Bolsonaro passa por exames neurológicos após queda em unidade da PF em Brasília
O ex-presidente Jair Bolsonaro realizou nesta quarta-feira (7) uma série de exames neurológicos após sofrer uma queda na sala onde cumpre pena, na Superintendência da Polícia Federal, em Brasília. Ele foi levado pela manhã ao hospital particular DF Star, onde passou por tomografia computadorizada de crânio, ressonância magnética de crânio e eletroencefalograma.
Os exames foram solicitados pela defesa do ex-presidente e autorizados pelo ministro do Supremo Tribunal Federal (STF) Alexandre de Moraes. O objetivo é avaliar possíveis consequências do traumatismo cranioencefálico (TCE) leve sofrido após a queda.
A tomografia computadorizada é utilizada para identificar fraturas, hemorragias e outras alterações estruturais, sendo comum em casos de trauma craniano. Já a ressonância magnética permite uma análise mais detalhada dos tecidos moles do cérebro, auxiliando no diagnóstico de lesões neurológicas, inflamações ou tumores. O eletroencefalograma, por sua vez, avalia a atividade elétrica cerebral e pode indicar alterações de consciência ou sequelas neurológicas.

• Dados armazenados

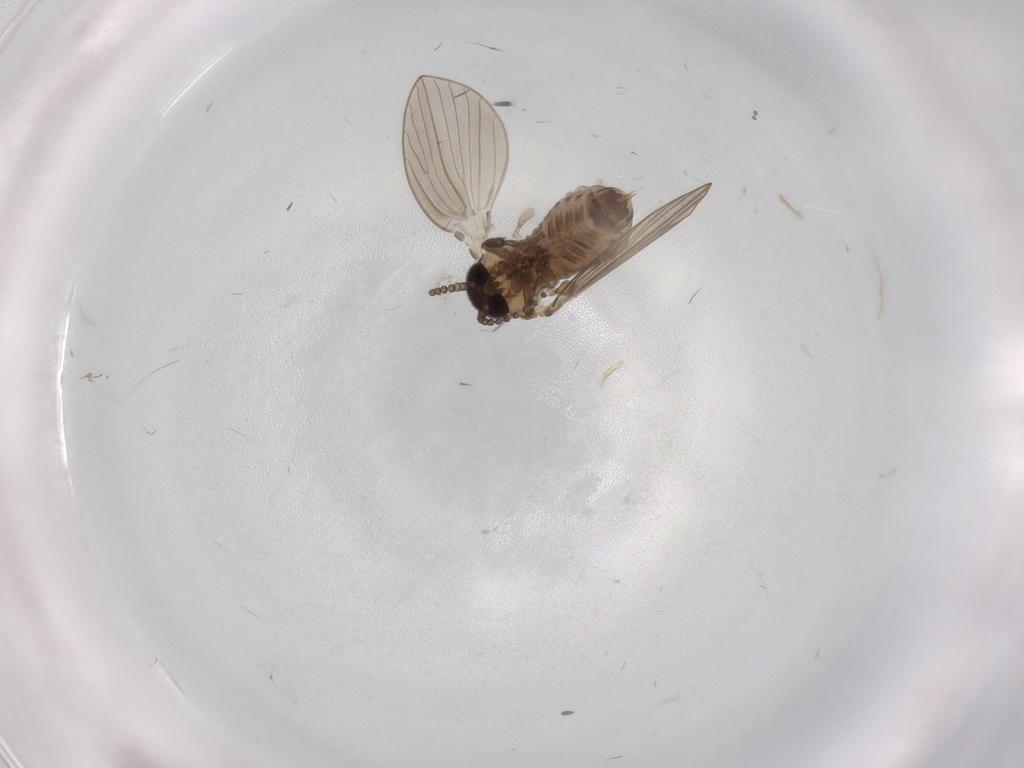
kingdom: Animalia
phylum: Arthropoda
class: Insecta
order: Diptera
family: Psychodidae
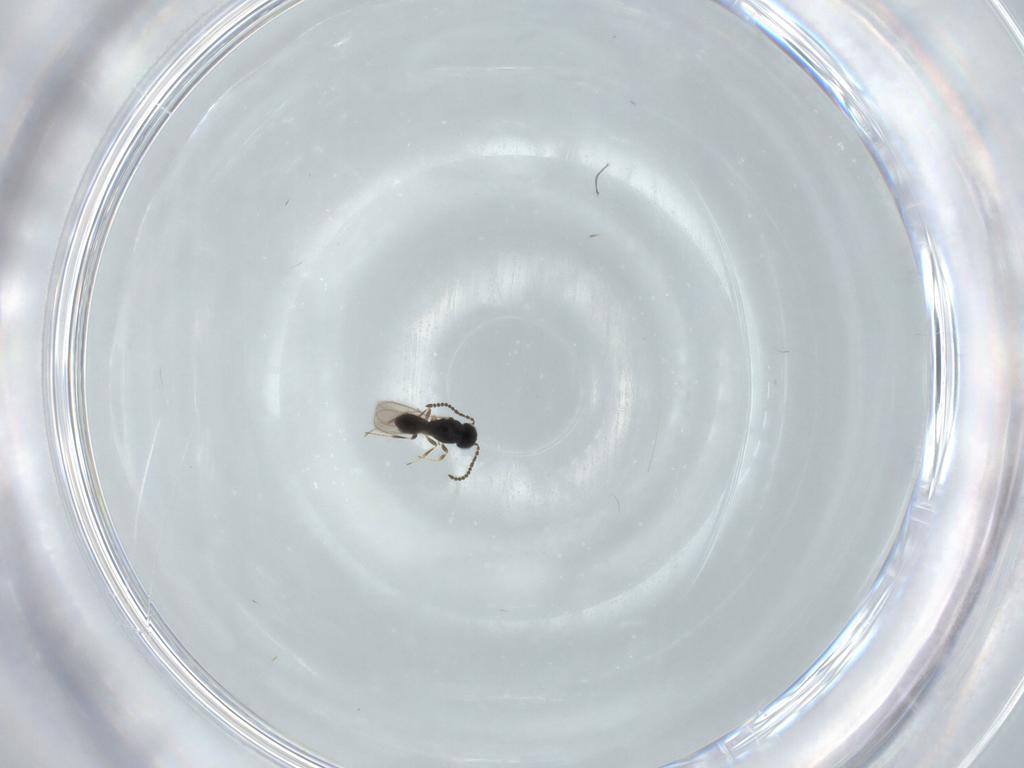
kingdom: Animalia
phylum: Arthropoda
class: Insecta
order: Hymenoptera
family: Scelionidae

• Objetivo da tarefa
Segundo o texto fornecido, quem autorizou os exames neurológicos de Jair Bolsonaro?

• Resposta
O ministro do Supremo Tribunal Federal (STF) Alexandre de Moraes.